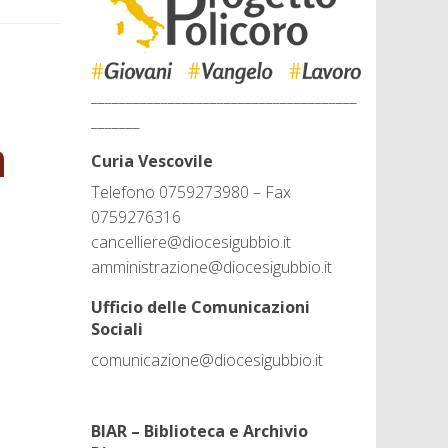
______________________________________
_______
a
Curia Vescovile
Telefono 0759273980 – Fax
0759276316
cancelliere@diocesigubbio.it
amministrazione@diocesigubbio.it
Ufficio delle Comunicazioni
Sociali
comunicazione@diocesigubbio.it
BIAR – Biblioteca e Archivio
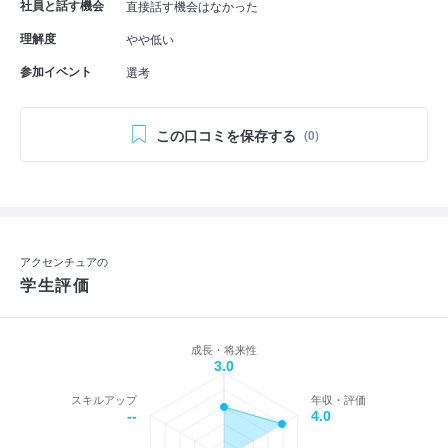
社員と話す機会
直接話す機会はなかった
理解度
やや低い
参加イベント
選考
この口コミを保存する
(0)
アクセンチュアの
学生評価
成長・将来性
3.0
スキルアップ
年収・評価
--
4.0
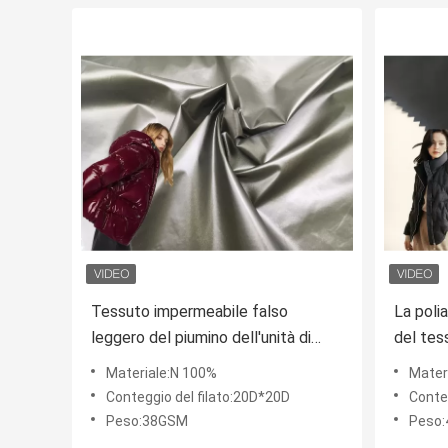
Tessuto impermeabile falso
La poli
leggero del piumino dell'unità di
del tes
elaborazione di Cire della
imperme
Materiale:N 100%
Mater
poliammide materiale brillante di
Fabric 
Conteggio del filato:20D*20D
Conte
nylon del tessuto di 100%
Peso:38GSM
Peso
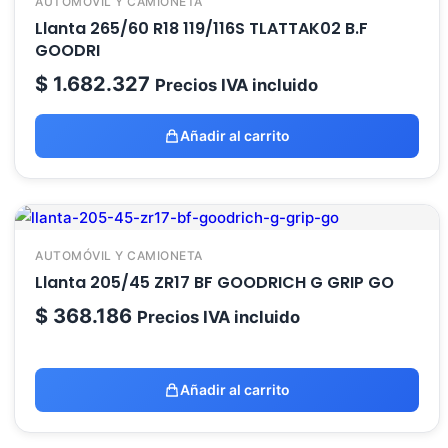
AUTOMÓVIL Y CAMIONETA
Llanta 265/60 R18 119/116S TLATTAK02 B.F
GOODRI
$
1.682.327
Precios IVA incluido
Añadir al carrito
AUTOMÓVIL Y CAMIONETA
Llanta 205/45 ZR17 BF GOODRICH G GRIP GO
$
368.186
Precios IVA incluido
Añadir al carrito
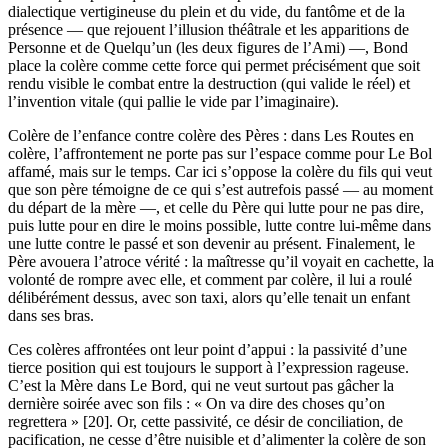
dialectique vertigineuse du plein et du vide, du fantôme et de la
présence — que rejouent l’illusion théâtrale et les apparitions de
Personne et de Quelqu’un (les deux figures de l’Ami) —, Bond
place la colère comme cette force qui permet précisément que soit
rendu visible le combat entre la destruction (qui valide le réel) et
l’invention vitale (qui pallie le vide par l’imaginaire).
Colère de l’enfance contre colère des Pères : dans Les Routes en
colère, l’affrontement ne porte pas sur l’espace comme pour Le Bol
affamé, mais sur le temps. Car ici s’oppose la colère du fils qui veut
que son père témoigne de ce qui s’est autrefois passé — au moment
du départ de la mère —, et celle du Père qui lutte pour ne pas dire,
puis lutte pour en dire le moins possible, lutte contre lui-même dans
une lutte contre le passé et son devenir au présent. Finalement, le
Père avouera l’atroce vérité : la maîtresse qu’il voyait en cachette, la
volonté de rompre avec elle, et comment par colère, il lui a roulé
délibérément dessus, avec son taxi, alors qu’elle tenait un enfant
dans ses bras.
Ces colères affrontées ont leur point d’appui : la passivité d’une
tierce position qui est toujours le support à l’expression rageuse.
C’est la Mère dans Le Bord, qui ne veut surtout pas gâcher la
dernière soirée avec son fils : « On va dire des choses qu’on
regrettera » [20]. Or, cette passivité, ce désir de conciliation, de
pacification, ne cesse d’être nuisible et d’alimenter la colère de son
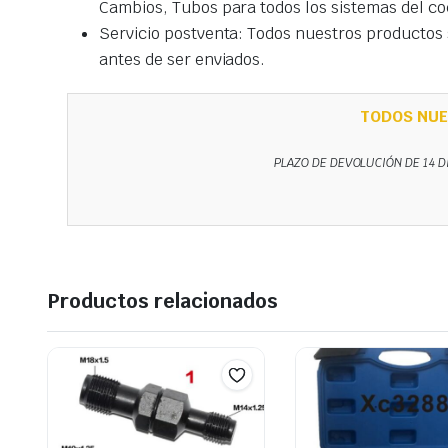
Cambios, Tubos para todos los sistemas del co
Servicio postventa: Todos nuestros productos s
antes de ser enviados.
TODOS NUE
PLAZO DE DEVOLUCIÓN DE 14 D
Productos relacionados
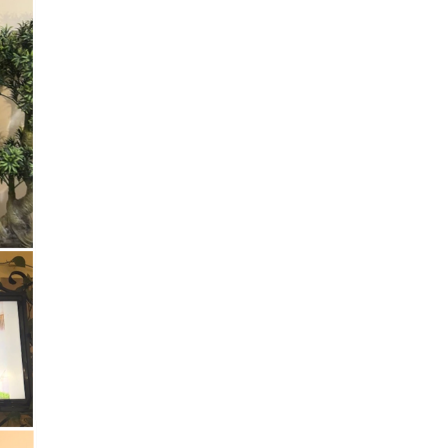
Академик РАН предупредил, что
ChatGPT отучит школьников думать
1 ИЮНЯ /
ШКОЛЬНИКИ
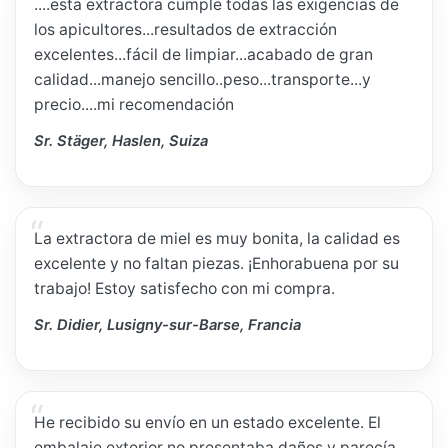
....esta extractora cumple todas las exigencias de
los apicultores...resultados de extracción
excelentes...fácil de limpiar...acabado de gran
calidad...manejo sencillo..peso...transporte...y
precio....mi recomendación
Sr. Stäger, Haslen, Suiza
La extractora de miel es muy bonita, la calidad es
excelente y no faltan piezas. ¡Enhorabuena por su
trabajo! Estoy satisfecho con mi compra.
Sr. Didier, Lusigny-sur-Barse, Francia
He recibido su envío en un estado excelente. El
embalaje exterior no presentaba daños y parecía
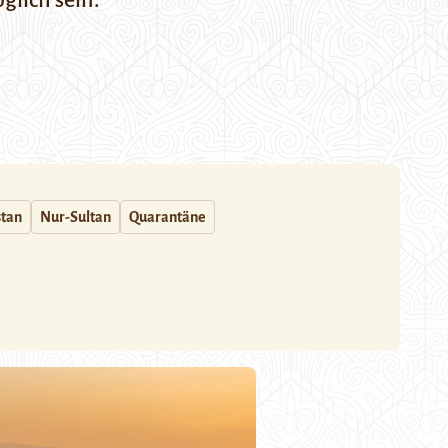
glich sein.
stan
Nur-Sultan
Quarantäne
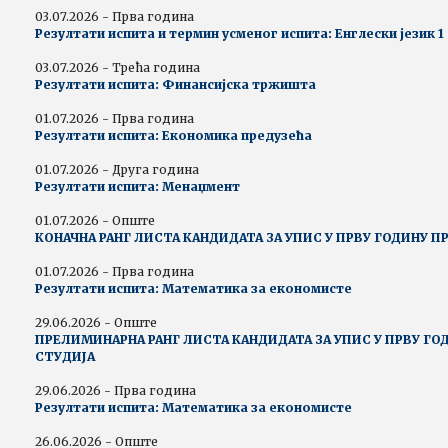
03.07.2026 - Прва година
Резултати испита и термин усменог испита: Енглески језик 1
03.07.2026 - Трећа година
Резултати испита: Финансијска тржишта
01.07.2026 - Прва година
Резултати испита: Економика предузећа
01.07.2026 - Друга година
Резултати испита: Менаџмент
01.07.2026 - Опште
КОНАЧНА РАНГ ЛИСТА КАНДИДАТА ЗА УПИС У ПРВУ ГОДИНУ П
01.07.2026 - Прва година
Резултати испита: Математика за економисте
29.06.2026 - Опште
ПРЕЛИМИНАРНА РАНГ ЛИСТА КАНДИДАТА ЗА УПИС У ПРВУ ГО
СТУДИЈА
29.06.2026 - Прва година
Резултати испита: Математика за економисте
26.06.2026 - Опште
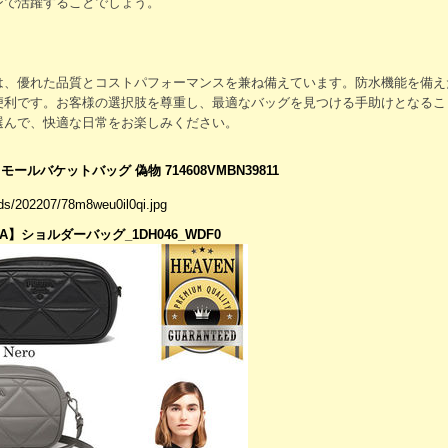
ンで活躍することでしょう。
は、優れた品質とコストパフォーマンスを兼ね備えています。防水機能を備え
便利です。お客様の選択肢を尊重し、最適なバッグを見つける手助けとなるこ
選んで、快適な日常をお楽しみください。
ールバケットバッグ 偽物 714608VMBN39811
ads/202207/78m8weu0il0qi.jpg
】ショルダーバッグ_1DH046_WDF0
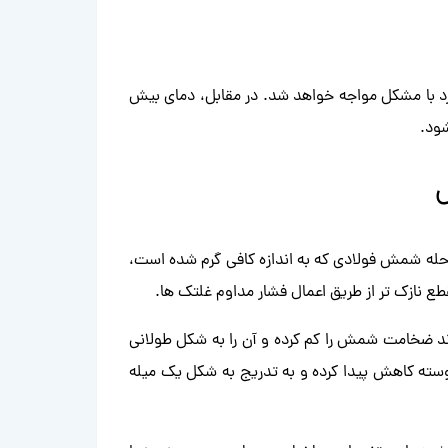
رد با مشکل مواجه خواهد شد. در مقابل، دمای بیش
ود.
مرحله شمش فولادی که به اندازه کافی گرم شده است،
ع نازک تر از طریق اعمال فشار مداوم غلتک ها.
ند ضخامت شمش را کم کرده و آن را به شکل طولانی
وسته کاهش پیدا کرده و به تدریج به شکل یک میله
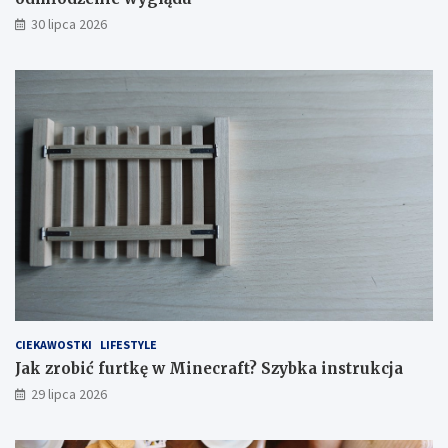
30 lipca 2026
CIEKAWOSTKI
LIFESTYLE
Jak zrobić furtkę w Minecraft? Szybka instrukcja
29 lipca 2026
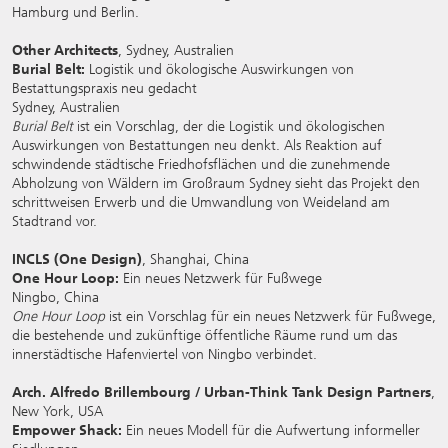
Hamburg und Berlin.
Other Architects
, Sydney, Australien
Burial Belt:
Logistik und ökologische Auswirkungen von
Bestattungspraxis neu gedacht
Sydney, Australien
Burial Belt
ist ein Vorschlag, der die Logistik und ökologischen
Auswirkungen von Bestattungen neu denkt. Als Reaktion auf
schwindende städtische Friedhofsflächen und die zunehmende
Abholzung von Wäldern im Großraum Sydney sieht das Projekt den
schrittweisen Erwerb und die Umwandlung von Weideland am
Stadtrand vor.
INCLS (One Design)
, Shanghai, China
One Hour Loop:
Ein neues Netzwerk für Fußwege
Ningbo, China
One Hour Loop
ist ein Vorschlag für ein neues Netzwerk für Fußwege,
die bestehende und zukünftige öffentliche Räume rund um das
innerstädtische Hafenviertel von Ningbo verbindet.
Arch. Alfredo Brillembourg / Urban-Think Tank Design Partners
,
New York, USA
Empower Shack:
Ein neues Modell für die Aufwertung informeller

_ _ _ _

Return every line of text from the records above without any changes, and leave the pictures out of your answer.

______________________________________
_______
a
Curia Vescovile
Telefono 0759273980 – Fax
0759276316
cancelliere@diocesigubbio.it
amministrazione@diocesigubbio.it
Ufficio delle Comunicazioni
Sociali
comunicazione@diocesigubbio.it
BIAR – Biblioteca e Archivio
社員と話す機会
直接話す機会はなかった
理解度
やや低い
参加イベント
選考
この口コミを保存する
(0)
アクセンチュアの
学生評価
成長・将来性
3.0
スキルアップ
年収・評価
--
4.0
Tessuto impermeabile falso
La poli
leggero del piumino dell'unità di
del tes
elaborazione di Cire della
imperme
Materiale:N 100%
Mater
poliammide materiale brillante di
Fabric 
Conteggio del filato:20D*20D
Conte
nylon del tessuto di 100%
Peso:38GSM
Peso
AUTOMÓVIL Y CAMIONETA
Llanta 265/60 R18 119/116S TLATTAK02 B.F
GOODRI
$
1.682.327
Precios IVA incluido
Añadir al carrito
AUTOMÓVIL Y CAMIONETA
Llanta 205/45 ZR17 BF GOODRICH G GRIP GO
$
368.186
Precios IVA incluido
Añadir al carrito
dialectique vertigineuse du plein et du vide, du fantôme et de la
présence — que rejouent l’illusion théâtrale et les apparitions de
Personne et de Quelqu’un (les deux figures de l’Ami) —, Bond
place la colère comme cette force qui permet précisément que soit
rendu visible le combat entre la destruction (qui valide le réel) et
l’invention vitale (qui pallie le vide par l’imaginaire).
Colère de l’enfance contre colère des Pères : dans Les Routes en
colère, l’affrontement ne porte pas sur l’espace comme pour Le Bol
affamé, mais sur le temps. Car ici s’oppose la colère du fils qui veut
que son père témoigne de ce qui s’est autrefois passé — au moment
du départ de la mère —, et celle du Père qui lutte pour ne pas dire,
puis lutte pour en dire le moins possible, lutte contre lui-même dans
une lutte contre le passé et son devenir au présent. Finalement, le
Père avouera l’atroce vérité : la maîtresse qu’il voyait en cachette, la
volonté de rompre avec elle, et comment par colère, il lui a roulé
délibérément dessus, avec son taxi, alors qu’elle tenait un enfant
dans ses bras.
Ces colères affrontées ont leur point d’appui : la passivité d’une
tierce position qui est toujours le support à l’expression rageuse.
C’est la Mère dans Le Bord, qui ne veut surtout pas gâcher la
dernière soirée avec son fils : « On va dire des choses qu’on
regrettera » [20]. Or, cette passivité, ce désir de conciliation, de
pacification, ne cesse d’être nuisible et d’alimenter la colère de son
Cambios, Tubos para todos los sistemas del co
Servicio postventa: Todos nuestros productos s
antes de ser enviados.
TODOS NUE
PLAZO DE DEVOLUCIÓN DE 14 D
Productos relacionados
Академик РАН предупредил, что
ChatGPT отучит школьников думать
1 ИЮНЯ /
ШКОЛЬНИКИ
....esta extractora cumple todas las exigencias de
los apicultores...resultados de extracción
excelentes...fácil de limpiar...acabado de gran
calidad...manejo sencillo..peso...transporte...y
precio....mi recomendación
Sr. Stäger, Haslen, Suiza
La extractora de miel es muy bonita, la calidad es
excelente y no faltan piezas. ¡Enhorabuena por su
trabajo! Estoy satisfecho con mi compra.
Sr. Didier, Lusigny-sur-Barse, Francia
He recibido su envío en un estado excelente. El
embalaje exterior no presentaba daños y parecía
glich sein.
stan
Nur-Sultan
Quarantäne
03.07.2026 - Прва година
Резултати испита и термин усменог испита: Енглески језик 1
03.07.2026 - Трећа година
Резултати испита: Финансијска тржишта
01.07.2026 - Прва година
Резултати испита: Економика предузећа
01.07.2026 - Друга година
Резултати испита: Менаџмент
01.07.2026 - Опште
КОНАЧНА РАНГ ЛИСТА КАНДИДАТА ЗА УПИС У ПРВУ ГОДИНУ П
01.07.2026 - Прва година
Резултати испита: Математика за економисте
29.06.2026 - Опште
ПРЕЛИМИНАРНА РАНГ ЛИСТА КАНДИДАТА ЗА УПИС У ПРВУ ГО
СТУДИЈА
29.06.2026 - Прва година
Резултати испита: Математика за економисте
26.06.2026 - Опште
ンで活躍することでしょう。
は、優れた品質とコストパフォーマンスを兼ね備えています。防水機能を備え
便利です。お客様の選択肢を尊重し、最適なバッグを見つける手助けとなるこ
選んで、快適な日常をお楽しみください。
ールバケットバッグ 偽物 714608VMBN39811
ads/202207/78m8weu0il0qi.jpg
】ショルダーバッグ_1DH046_WDF0
رد با مشکل مواجه خواهد شد. در مقابل، دمای بیش
ود.
مرحله شمش فولادی که به اندازه کافی گرم شده است،
ع نازک تر از طریق اعمال فشار مداوم غلتک ها.
ند ضخامت شمش را کم کرده و آن را به شکل طولانی
وسته کاهش پیدا کرده و به تدریج به شکل یک میله
30 lipca 2026
CIEKAWOSTKI
LIFESTYLE
Jak zrobić furtkę w Minecraft? Szybka instrukcja
29 lipca 2026
Hamburg und Berlin.
Other Architects
, Sydney, Australien
Burial Belt:
Logistik und ökologische Auswirkungen von
Bestattungspraxis neu gedacht
Sydney, Australien
Burial Belt
ist ein Vorschlag, der die Logistik und ökologischen
Auswirkungen von Bestattungen neu denkt. Als Reaktion auf
schwindende städtische Friedhofsflächen und die zunehmende
Abholzung von Wäldern im Großraum Sydney sieht das Projekt den
schrittweisen Erwerb und die Umwandlung von Weideland am
Stadtrand vor.
INCLS (One Design)
, Shanghai, China
One Hour Loop:
Ein neues Netzwerk für Fußwege
Ningbo, China
One Hour Loop
ist ein Vorschlag für ein neues Netzwerk für Fußwege,
die bestehende und zukünftige öffentliche Räume rund um das
innerstädtische Hafenviertel von Ningbo verbindet.
Arch. Alfredo Brillembourg / Urban-Think Tank Design Partners
,
New York, USA
Empower Shack:
Ein neues Modell für die Aufwertung informeller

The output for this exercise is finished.